Air France-KLM, de son côté, évolue dans un environnement de coûts opérationnels sous tension : kérosène, charges salariales et investissements dans le renouvellement de flotte pèsent sur les marges unitaires. La compagnie, dont le siège social est établi à Tremblay-en-France, navigue entre une demande voyageurs soutenue sur les long-courriers et des incertitudes persistantes sur les routes court et moyen-courriers face aux compagnies low-cost.
Pourquoi ces révisions pèsent sur les valeurs françaises
Un jeudi révélateur des points de friction du CAC
Que trois noms aussi différents, un constructeur automobile, un transporteur aérien et un équipementier ferroviaire, se retrouvent simultanément dans le collimateur des analystes en une même séance dit quelque chose du moment. Les révisions de mi-année 2026 s’opèrent dans un contexte macroéconomique qui force les modèles à s’ajuster : taux d’intérêt encore élevés en zone euro, demande mondiale inégale selon les géographies, et transition énergétique qui redistribue les positions concurrentielles plus vite que prévu.
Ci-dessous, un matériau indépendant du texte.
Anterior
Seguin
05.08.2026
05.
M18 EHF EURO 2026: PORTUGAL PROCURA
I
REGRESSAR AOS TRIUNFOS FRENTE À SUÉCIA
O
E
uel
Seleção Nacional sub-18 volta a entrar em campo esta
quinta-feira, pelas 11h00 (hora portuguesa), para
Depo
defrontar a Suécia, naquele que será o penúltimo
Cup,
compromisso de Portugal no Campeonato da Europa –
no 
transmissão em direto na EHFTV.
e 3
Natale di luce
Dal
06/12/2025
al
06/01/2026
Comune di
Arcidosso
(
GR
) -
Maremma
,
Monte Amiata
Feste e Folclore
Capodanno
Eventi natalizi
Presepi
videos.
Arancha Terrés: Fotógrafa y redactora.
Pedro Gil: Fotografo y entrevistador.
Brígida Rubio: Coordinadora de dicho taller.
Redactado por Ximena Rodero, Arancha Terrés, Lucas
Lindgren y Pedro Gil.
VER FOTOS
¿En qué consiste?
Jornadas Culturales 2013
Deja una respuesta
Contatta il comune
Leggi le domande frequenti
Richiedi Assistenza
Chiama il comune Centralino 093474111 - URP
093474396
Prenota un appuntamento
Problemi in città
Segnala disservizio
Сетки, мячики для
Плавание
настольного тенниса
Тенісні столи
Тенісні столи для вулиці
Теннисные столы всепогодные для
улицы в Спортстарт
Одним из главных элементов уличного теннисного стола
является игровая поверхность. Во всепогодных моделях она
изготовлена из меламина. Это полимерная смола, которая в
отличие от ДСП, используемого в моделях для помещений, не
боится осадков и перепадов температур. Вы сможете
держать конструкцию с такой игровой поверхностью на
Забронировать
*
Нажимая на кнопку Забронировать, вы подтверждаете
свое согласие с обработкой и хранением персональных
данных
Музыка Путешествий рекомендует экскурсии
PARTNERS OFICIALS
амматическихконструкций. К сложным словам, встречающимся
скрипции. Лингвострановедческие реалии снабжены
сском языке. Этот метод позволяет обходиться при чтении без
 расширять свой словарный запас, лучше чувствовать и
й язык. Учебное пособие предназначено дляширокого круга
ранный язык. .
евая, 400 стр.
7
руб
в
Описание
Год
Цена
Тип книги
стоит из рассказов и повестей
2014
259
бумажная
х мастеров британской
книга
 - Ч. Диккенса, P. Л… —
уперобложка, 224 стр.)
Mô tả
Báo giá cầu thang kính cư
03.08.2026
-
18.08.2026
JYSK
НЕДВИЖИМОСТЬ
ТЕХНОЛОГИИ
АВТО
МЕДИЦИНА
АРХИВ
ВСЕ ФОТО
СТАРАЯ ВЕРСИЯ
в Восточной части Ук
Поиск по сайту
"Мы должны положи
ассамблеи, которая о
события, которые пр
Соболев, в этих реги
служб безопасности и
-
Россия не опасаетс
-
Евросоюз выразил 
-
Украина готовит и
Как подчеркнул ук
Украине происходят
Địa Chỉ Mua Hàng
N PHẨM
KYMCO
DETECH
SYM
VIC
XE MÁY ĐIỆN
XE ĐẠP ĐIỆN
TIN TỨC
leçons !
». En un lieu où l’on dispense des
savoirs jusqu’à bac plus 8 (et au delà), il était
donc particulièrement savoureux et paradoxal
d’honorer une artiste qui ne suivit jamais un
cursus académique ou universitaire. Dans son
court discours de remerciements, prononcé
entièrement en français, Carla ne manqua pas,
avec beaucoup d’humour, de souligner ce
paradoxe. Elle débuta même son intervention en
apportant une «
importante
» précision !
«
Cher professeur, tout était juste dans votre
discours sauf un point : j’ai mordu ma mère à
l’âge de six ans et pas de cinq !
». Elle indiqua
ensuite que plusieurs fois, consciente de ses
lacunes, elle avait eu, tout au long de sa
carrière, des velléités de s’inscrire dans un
Pour Alstom, l’échéance 2026/27 approche vite. La cible de 6,5 % de marge EBIT ajustée est désormais gravée dans les présentations aux investisseurs. Le prochain point de résultats sera, pour le groupe ferroviaire, l’occasion de montrer que la trajectoire tient.
Alstom, Renault, Air France-KLM : les chiffres du 23 juin
- Alstom vise une marge EBIT ajustée de 6,5 % d'ici la fin de l'exercice 2026/27.
- Renault et Air France-KLM ont également fait l'objet de révisions d'analystes ce jeudi 23 juin 2026.
- Air France-KLM a son siège social à Tremblay-en-France (Seine-Saint-Denis).
- Ces ajustements interviennent dans le cadre des revues de mi-année des brokers avant les résultats semestriels.